- _Task directions_:
Start to finish, print the data below exactly, without the images.

- _The data_:
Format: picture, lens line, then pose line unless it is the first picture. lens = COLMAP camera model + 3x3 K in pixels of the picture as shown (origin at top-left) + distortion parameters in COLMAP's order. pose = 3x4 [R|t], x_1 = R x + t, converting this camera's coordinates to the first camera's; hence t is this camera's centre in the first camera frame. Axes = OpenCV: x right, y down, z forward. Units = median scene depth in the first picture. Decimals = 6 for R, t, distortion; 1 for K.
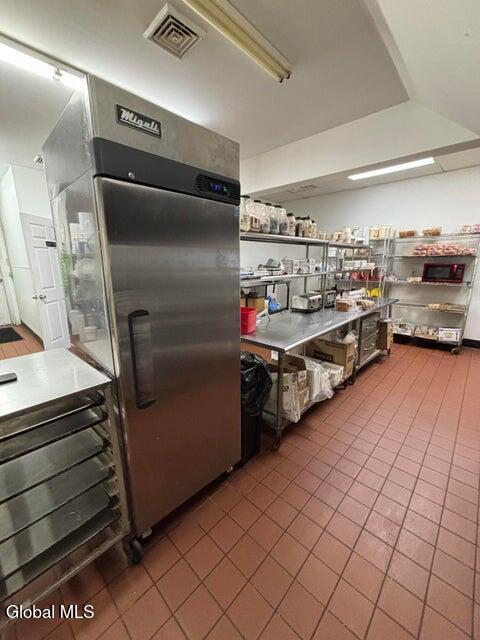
lens RADIAL K [[257.7, 0, 240.9], [0, 257.7, 319.6], [0, 0, 1]] dist [-0.000586, -0.000021]
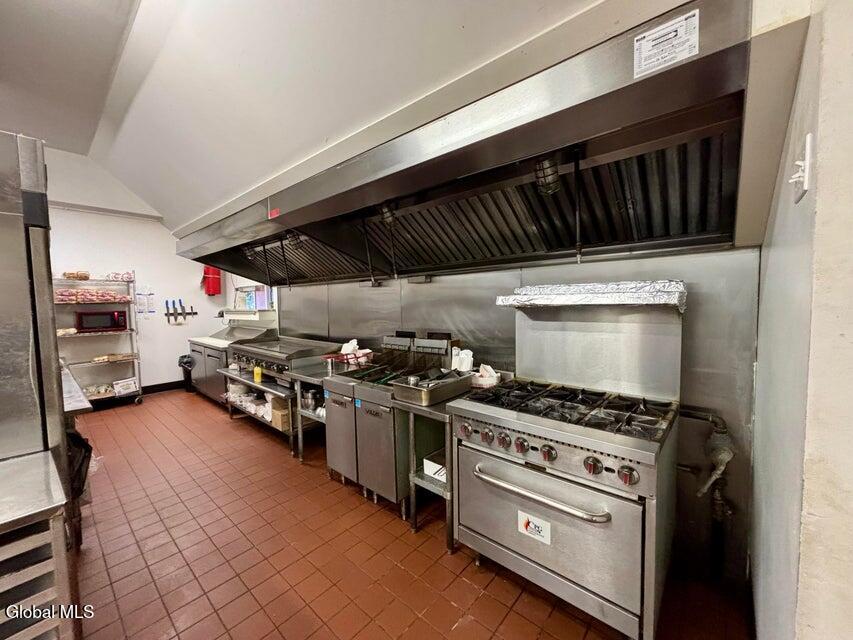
lens RADIAL K [[343.5, 0, 428.2], [0, 343.5, 318.7], [0, 0, 1]] dist [-0.000586, -0.000021]
pose [[0.032223, -0.051470, 0.998155, -0.368771], [0.221431, 0.974224, 0.043087, 0.008773], [-0.974643, 0.219634, 0.042790, -0.155260]]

- _Solution_:
Format: picture, lens line, then pose line unless it is the first picture. lens = COLMAP camera model + 3x3 K in pixels of the picture as shown (origin at top-left) + distortion parameters in COLMAP's order. pose = 3x4 [R|t], x_1 = R x + t, converting this camera's coordinates to the first camera's; hence t is this camera's centre in the first camera frame. Axes = OpenCV: x right, y down, z forward. Units = median scene depth in the first picture. Decimals = 6 for R, t, distortion; 1 for K.
lens RADIAL K [[257.7, 0, 240.9], [0, 257.7, 319.6], [0, 0, 1]] dist [-0.000586, -0.000021]
lens RADIAL K [[343.5, 0, 428.2], [0, 343.5, 318.7], [0, 0, 1]] dist [-0.000586, -0.000021]
pose [[0.032223, -0.051470, 0.998155, -0.368771], [0.221431, 0.974224, 0.043087, 0.008773], [-0.974643, 0.219634, 0.042790, -0.155260]]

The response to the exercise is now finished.